In tiered cooperatives following the federal structure, the control by the apex bodies has been as oppressive and debilitating as that of the government. ‘Common cadres’ of centrally controlled managers, fattening federal organisations at the cost of primary units, arbitrary fixation of exorbitant wages, overstaffing at federal level, and mismanagement and corruption weakened the member-based primary organizations.
And yet, we cannot ignore the importance of cooperatives in mobilizing resources and promoting growth. Rural credit cooperatives alone have a deposit base of Rs.77,000 crore, and their total resources are nearly Rs.150,000 crore. The 2000 urban cooperative banks have a deposit base of over Rs.70,000 crore. Dairy cooperatives influence the lives of tens of millions in rural India. Sugar factories and other processing units in cooperative sector have a dominant role in these sectors. The gross capital formation in agriculture is stagnant at 1.5% of GDP, and public capital is actually declining at fixed prices. Obviously we need more capital infusion in villages if we have to promote productivity, growth, value addition and employment. Cooperatives are the answer. But a thorough overhauling of the structure is needed if we are to replicate the success of a few good cooperatives.

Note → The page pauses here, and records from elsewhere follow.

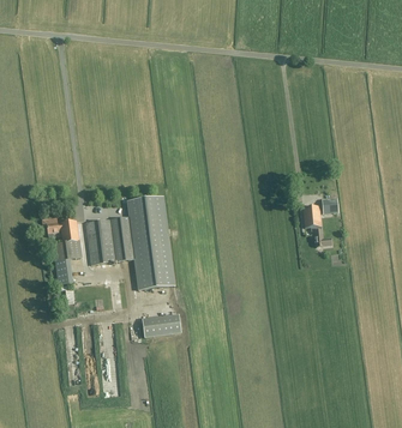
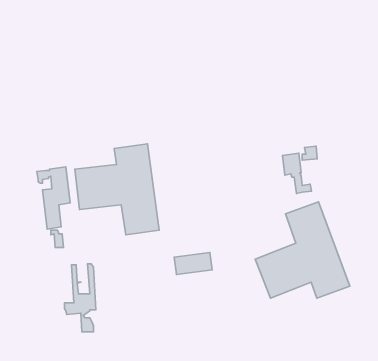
building: none -> [255,202,350,298]
building: [140,313,180,336] -> [174,253,212,275]

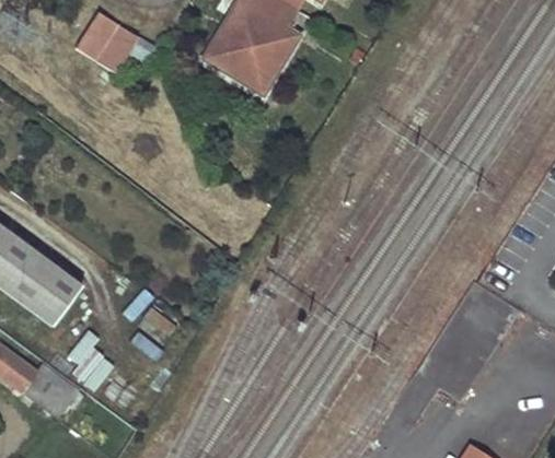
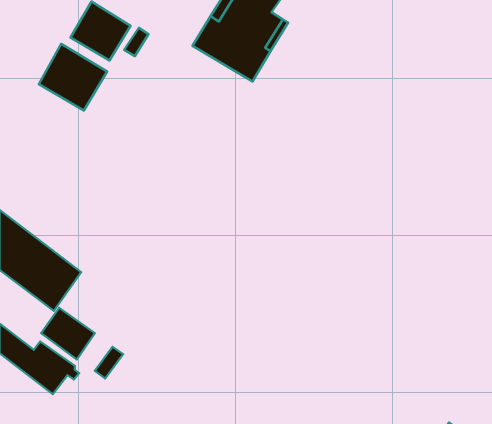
building: none -> [39,44,107,110]

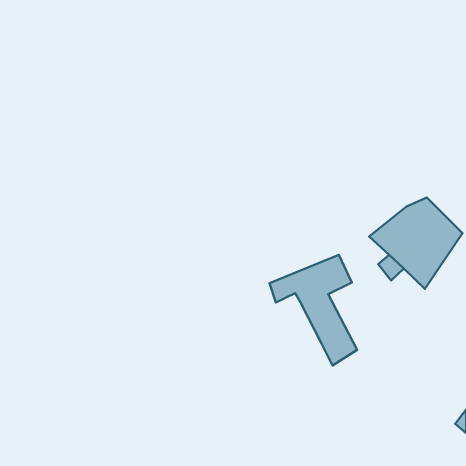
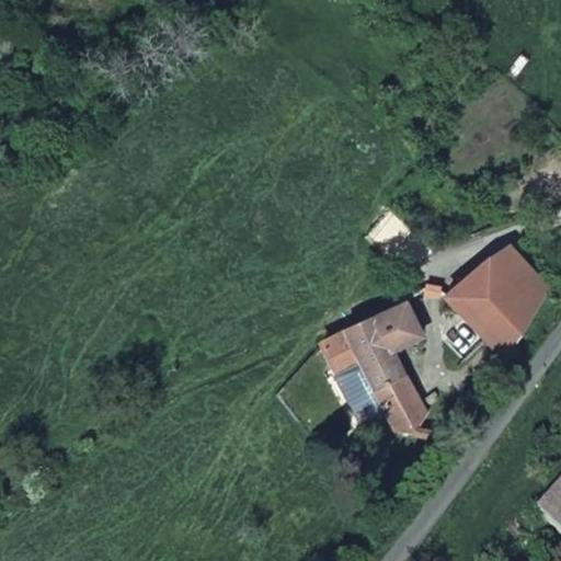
building: none -> [335,363,386,425]

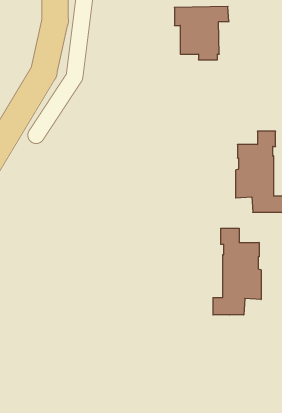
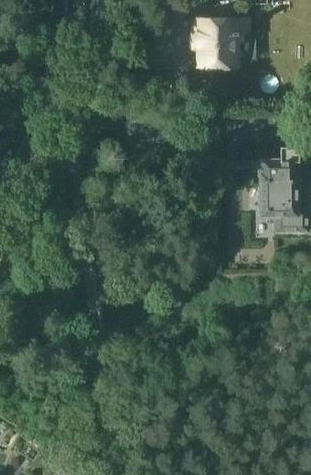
building: [213,228,261,315] -> none

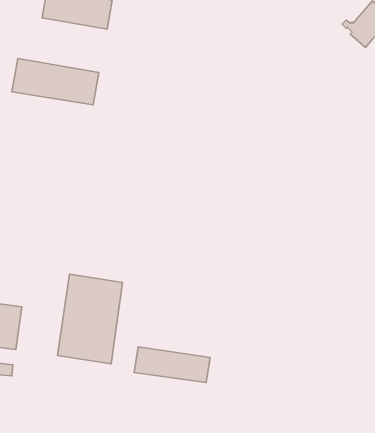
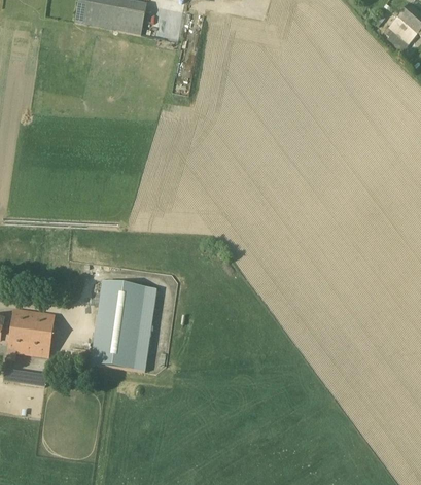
building: [12,59,99,105] -> none
building: [134,347,210,382] -> none

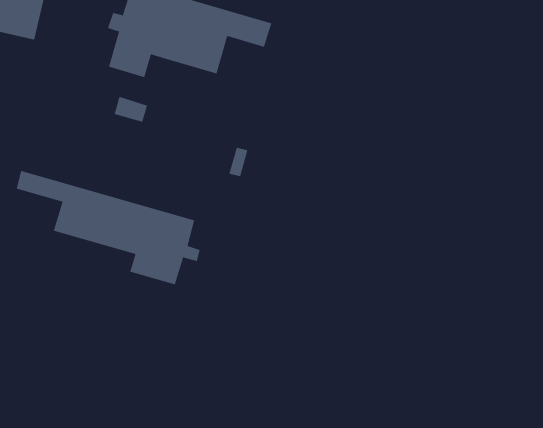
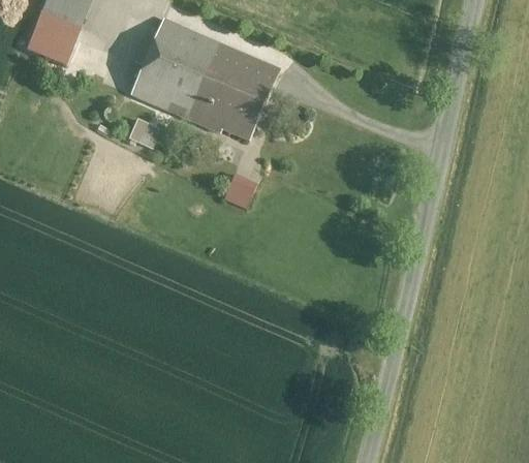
building: none -> [169,78,272,137]
building: [16,170,200,285] -> none

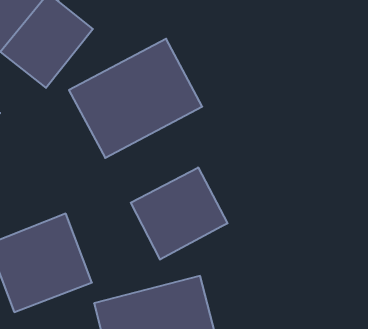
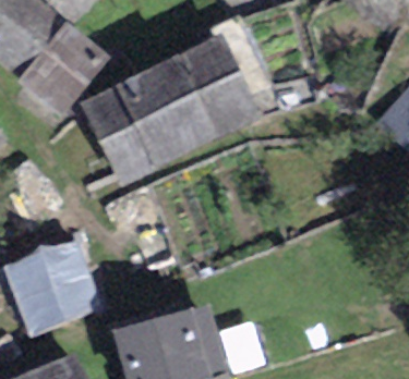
building: none -> [180,40,262,132]
building: [131,167,228,260] -> none

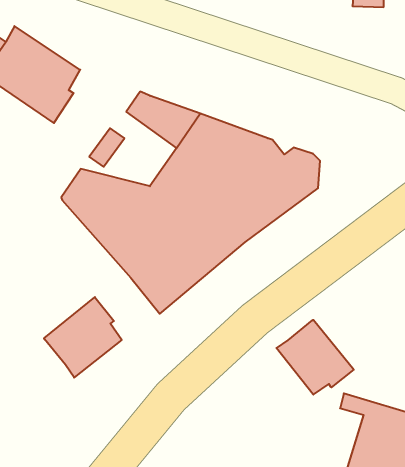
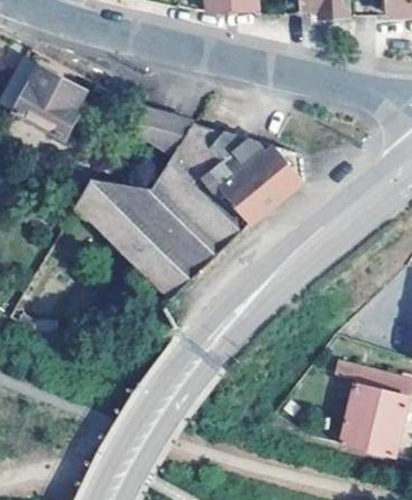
building: [44,297,122,378] -> none
building: [276,320,354,395] -> none

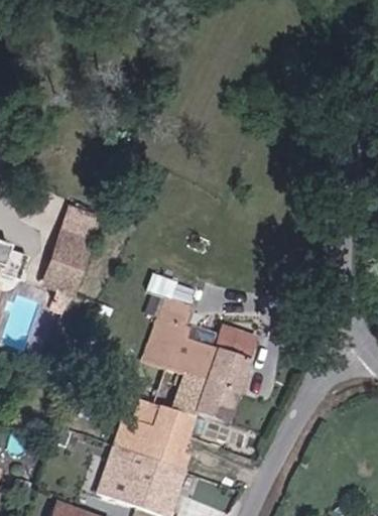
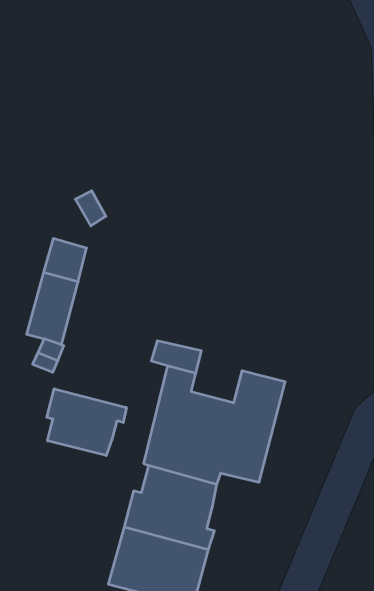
building: none -> [47,389,126,456]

First, government should keep its hands off the cooperatives. Except registration and a few minimal functions, the bureaucrats should have no role. Member-control should be enforced. But that means only legitimate stake-holders should have a role. The large spurious membership should be disenfranchised. Only those who avail services above a threshold, and those who deposit a minimum amount should have voting rights. Defaulters should be disenfranchised. Byelaws, elections, policies and management should all be decided by the cooperative. Elections should be ideally staggered, so that a third or half the members retire every year or two. The 1995 cooperative law in AP, which is emulated by Bihar, J&K, MP, Chattisgarh, Jarkhand and Karnataka since then, should serve as a model. Equally, the federal control in credit cooperatives must give way to member control.
But credit institutions are on a different footing, and require to be firmly regulated by RBI /NABARD. Right now the central bank control is very tenuous. Knee-jerk responses when scams take place or after banks fail is no substitute to effective regulation. Credit societies should primarily depend on thrift from members, and lending should not exceed 3 or 4 times the thrift of a member. Also in credit cooperatives, the members should elect only half the members of the board, and the other half should be experts and depositors' representatives. A few members with minimal stakes cannot be allowed to control huge deposits of others.
One-time financial package to rehabilitate weak cooperative banks should be implemented, subject to specific milestones including a liberal cooperative law, better recovery, and improved management. Where such conditions are not met, swift liquidation is the answer. New, genuine cooperatives will spring up in no time if only an enabling law is in place. Finally, at least a few corrupt managers who swindled funds and cheated depositors should be jailed for long terms. Nick Leeson, whose mischief caused the collapse of Bearings Bank, was swiftly arrested, tried, and sentenced to 8 years, and has been released only recently. Is it too much to ask for exemplary prison terms to a few rogues who misappropriated from thousands of people?